**Your objective**
Output every row below verbatim, leaving out the pictures.

** Records for the exercise follows **

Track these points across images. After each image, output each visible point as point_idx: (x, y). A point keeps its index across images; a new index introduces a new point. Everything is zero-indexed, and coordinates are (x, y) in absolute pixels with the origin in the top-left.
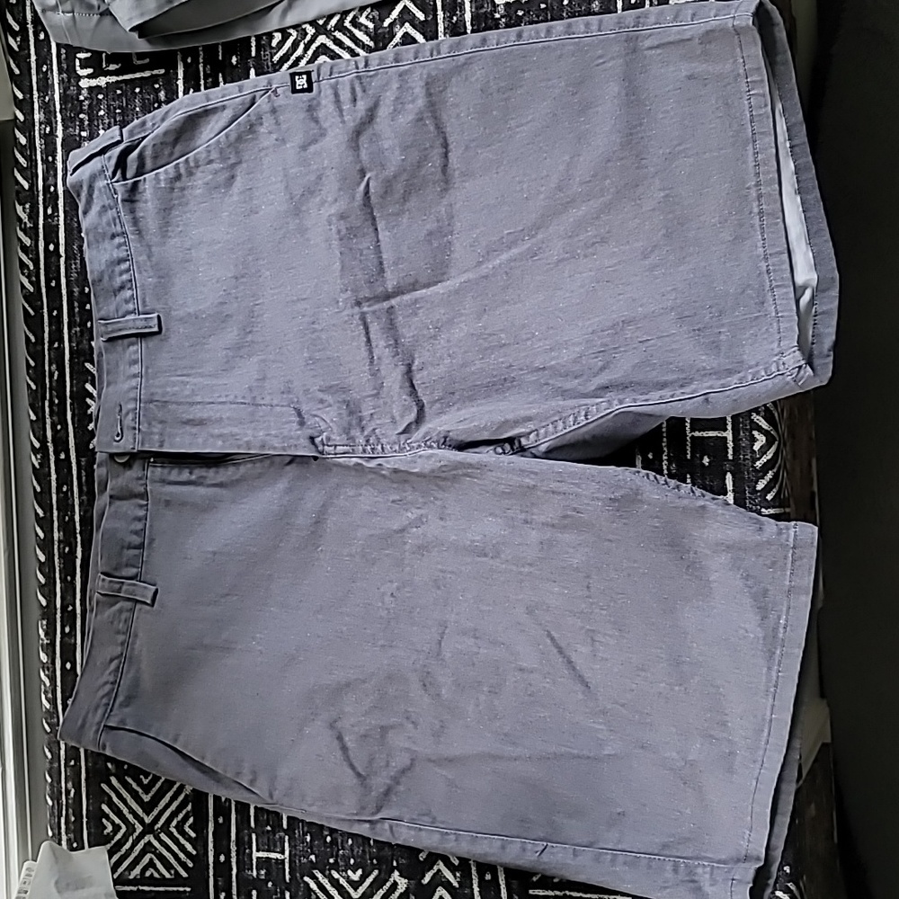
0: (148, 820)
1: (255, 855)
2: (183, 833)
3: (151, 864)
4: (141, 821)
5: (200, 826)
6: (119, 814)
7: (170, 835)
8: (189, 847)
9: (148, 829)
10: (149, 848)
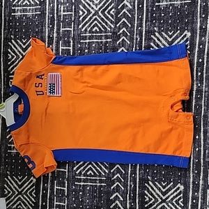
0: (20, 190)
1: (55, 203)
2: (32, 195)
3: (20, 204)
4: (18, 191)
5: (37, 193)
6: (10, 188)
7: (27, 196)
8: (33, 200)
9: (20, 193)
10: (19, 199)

** End of Records for the exercise **

**Result for this task**
Track these points across images. After each image, output each visible point as point_idx: (x, y). A point keeps its index across images; a new index introduces a new point. Everything is zero-indexed, and coordinates are (x, y) in absolute pixels with the origin in the top-left.
0: (148, 820)
1: (255, 855)
2: (183, 833)
3: (151, 864)
4: (141, 821)
5: (200, 826)
6: (119, 814)
7: (170, 835)
8: (189, 847)
9: (148, 829)
10: (149, 848)
0: (20, 190)
1: (55, 203)
2: (32, 195)
3: (20, 204)
4: (18, 191)
5: (37, 193)
6: (10, 188)
7: (27, 196)
8: (33, 200)
9: (20, 193)
10: (19, 199)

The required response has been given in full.